- **Text**:
Figure 4 (a) Spatial evolution of impact-based CDHW categories between 1951–1960 and 2001–2016 shows a significant intensification (in terms of frequency (count)) and shift in occurrence patterns. (b) Decadal grid count distribution of the CDHW categories highlighting an overall increase in the affected grids across all severity levels. (c) Average frequency (mean count) of CDHW categories per grid across decades, illustrating a multi-fold increase in all categories.

The evolution of the identified CDHW categories throughout India indicates a statistically significant (p < 0.1) change in their spatial distribution and frequency over time (Fig. 4a). Moderate CDHW episodes, initially localized in the west, northwest, and certain eastern regions from 1951 to 1960. However, these have markedly proliferated towards the northeast, southeast coast, southwest, southern, and central India between 2001 and 2016. Likewise, Elevated and Severe CDHWs, previously restricted to the north and west, have intensified across the northeast, southeast, and northern Deccan plateau, accompanied by significant decline in their prevalence in the north and west. Intense and Extreme CDHW episodes, previously rare in the mid-20th century, have progressively surfaced in the east, southeast, northeast, and Deccan plateau, but Extreme CDHW occurrences remain relatively few. Figure S6 depicts the entire evolution of each of the CDHW categories over each decade.

The decadal grid count distribution of CDHW categories (Fig. 4b) indicates a general increase across all severity levels until 1980, a decline from 1981 to 1990, and a subsequent revival, culminating in a peak from 2001 to 2016, during which the largest total number of affected grids was documented. Overall, the first three categories, Moderate, Elevated, and Severe, have sprawled over the whole country, with an almost fourfold increase in the number of affected grids. Meanwhile, Intense events have risen by 3.5-fold, and Extreme events have surged dramatically, with almost no spatial coverage during the initial decades to an almost 25-fold increase during 2001–2016.

The average frequency per grid for all CDHW categories has also significantly increased (Fig. 4c). Moderate CDHWs grew over fourfold (0.15 to 0.62), Elevated CDHWs rose from 0.12 to 0.50, Severe CDHWs nearly quintupled (0.09 to 0.43), and Intense CDHWs increased by more than fivefold (0.02 to 0.11) between 1951–1960 and 2001–2016. Even infrequent Extreme CDHW episodes have shown a quantifiable rise. The significant increase in both the frequency and spatial extent of CDHWs highlights a growing risk of compounded climate extremes in India. The extensive escalation of several CDHW categories highlights a significant transformation in India's extreme climatic patterns.

Figure 5 (i) Transition matrix of the dominant CDHW impact categories between 1951–1980 and 1981–2016, quantified using the number of grids transitioning between categories over time to illustrate the shift in climate event severity. (ii) Spatial change maps illustrating the CDHW severity transitions between 1951–1980 and 1981–2016, showing the persistence and intensification patterns of the different CDHW categories: (a) Moderate, (b) Elevated, (c) Severe, (d) Intense, (e) Extreme. (iii) Overall change map identifying hotspots of intensified CDHW events during 1981–2016 as compared to 1951–1980, with positive values indicating an increase in severity and negative values indicating a decrease, and zero denoting no change. (iv) Decadal evolution of the median CDHW categories over identified hotspots from 1951–2016, highlighting the dynamic nature of the CDHW evolution.

- **Tasks for this exercise**:
A. Copy the CDHW text word for word from "The decadal grid" to "increase during 2001–2016.".
B. Please arrange the record lines from the line with "Kingdom of God Minis" to the line with "den Weltmeeren. Dieser" as a Markdown table with the columns Row and Record line, skipping blank lines.
The text and the records have no connection to each other.

- **Available data**:

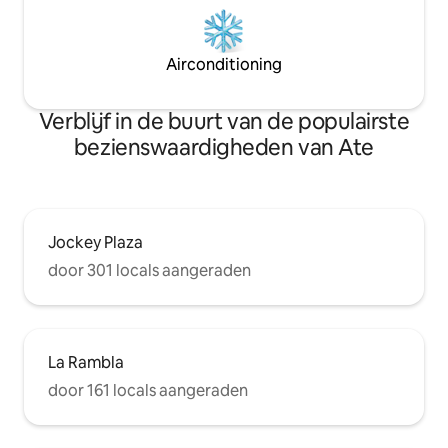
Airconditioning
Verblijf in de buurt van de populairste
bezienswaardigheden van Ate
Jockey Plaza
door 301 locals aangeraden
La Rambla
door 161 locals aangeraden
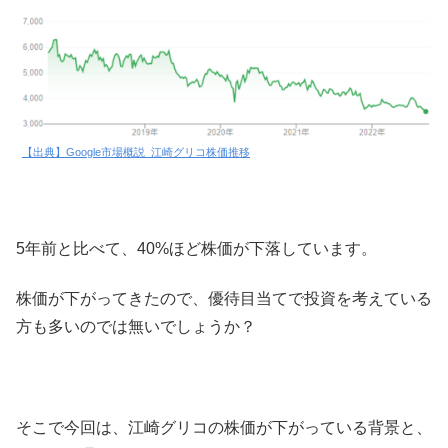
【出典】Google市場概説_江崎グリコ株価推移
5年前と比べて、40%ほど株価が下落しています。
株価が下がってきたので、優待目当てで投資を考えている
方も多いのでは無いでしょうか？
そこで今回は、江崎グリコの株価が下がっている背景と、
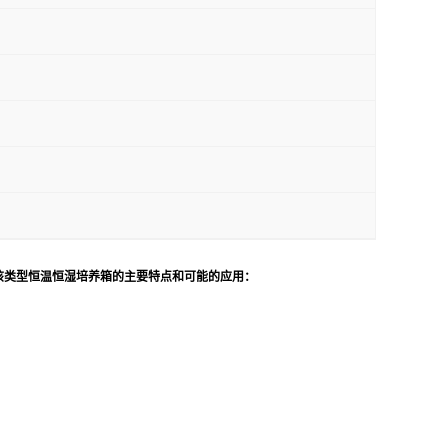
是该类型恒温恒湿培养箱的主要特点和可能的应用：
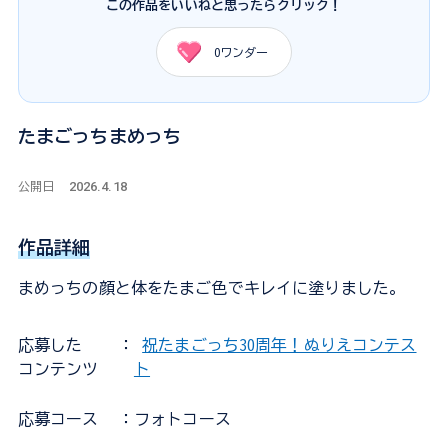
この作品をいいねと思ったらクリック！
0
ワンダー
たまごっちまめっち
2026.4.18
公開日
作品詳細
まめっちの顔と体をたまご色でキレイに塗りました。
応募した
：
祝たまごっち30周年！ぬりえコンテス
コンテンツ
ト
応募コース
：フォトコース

...

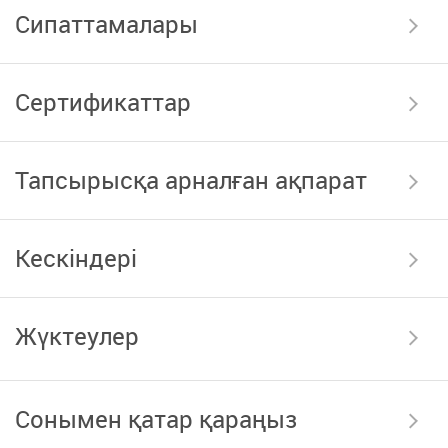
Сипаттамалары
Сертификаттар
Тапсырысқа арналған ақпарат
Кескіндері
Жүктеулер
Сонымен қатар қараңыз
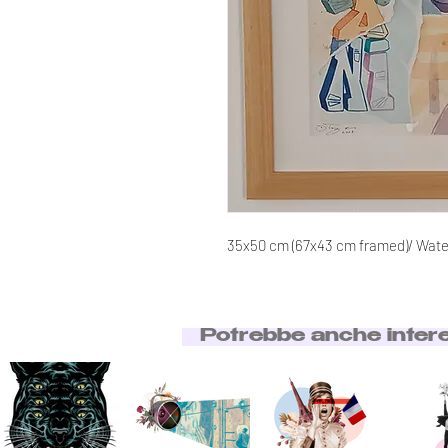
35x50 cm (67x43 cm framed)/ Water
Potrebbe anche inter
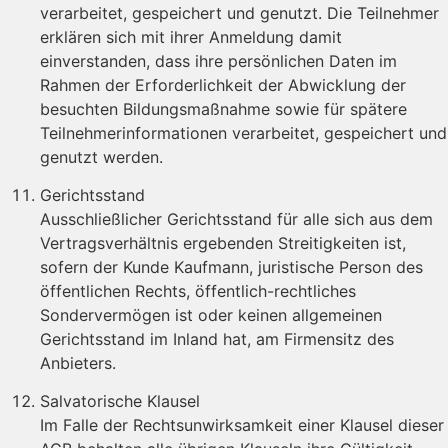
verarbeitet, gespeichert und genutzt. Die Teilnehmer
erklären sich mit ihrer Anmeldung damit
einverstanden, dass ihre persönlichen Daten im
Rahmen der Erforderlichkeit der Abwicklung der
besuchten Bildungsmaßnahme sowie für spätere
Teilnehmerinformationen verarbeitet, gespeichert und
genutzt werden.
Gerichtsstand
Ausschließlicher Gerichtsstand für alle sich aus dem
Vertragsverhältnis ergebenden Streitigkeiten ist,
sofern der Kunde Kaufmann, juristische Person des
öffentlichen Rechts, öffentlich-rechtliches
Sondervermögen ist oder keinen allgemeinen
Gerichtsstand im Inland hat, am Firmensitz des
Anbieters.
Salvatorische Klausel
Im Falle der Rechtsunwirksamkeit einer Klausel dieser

* * *

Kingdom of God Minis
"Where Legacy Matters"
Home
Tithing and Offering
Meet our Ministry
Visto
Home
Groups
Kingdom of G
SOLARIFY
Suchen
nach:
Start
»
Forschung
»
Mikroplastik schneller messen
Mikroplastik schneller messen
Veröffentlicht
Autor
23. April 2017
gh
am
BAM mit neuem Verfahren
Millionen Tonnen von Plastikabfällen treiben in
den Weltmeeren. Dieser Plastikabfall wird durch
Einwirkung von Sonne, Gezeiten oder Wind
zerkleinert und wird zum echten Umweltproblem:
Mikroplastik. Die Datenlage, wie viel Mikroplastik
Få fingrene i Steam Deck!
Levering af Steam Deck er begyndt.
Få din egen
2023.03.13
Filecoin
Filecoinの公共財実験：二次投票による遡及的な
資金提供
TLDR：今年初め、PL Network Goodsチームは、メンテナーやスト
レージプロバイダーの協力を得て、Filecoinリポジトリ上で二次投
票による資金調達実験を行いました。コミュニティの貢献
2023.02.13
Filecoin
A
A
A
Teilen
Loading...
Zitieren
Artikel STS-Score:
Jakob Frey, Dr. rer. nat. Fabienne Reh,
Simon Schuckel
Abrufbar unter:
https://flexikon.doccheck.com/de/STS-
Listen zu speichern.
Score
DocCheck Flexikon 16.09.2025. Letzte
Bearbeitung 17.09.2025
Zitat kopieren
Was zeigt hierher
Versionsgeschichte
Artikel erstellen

- **Outputs in order**:
A.
The decadal grid count distribution of CDHW categories (Fig. 4b) indicates a general increase across all severity levels until 1980, a decline from 1981 to 1990, and a subsequent revival, culminating in a peak from 2001 to 2016, during which the largest total number of affected grids was documented. Overall, the first three categories, Moderate, Elevated, and Severe, have sprawled over the whole country, with an almost fourfold increase in the number of affected grids. Meanwhile, Intense events have risen by 3.5-fold, and Extreme events have surged dramatically, with almost no spatial coverage during the initial decades to an almost 25-fold increase during 2001–2016.

B.
| Row | Record line |
|---|---|
| 1 | Kingdom of God Minis |
| 2 | "Where Legacy Matters" |
| 3 | Home |
| 4 | Tithing and Offering |
| 5 | Meet our Ministry |
| 6 | Visto |
| 7 | Home |
| 8 | Groups |
| 9 | Kingdom of G |
| 10 | SOLARIFY |
| 11 | Suchen |
| 12 | nach: |
| 13 | Start |
| 14 | » |
| 15 | Forschung |
| 16 | » |
| 17 | Mikroplastik schneller messen |
| 18 | Mikroplastik schneller messen |
| 19 | Veröffentlicht |
| 20 | Autor |
| 21 | 23. April 2017 |
| 22 | gh |
| 23 | am |
| 24 | BAM mit neuem Verfahren |
| 25 | Millionen Tonnen von Plastikabfällen treiben in |
| 26 | den Weltmeeren. Dieser Plastikabfall wird durch |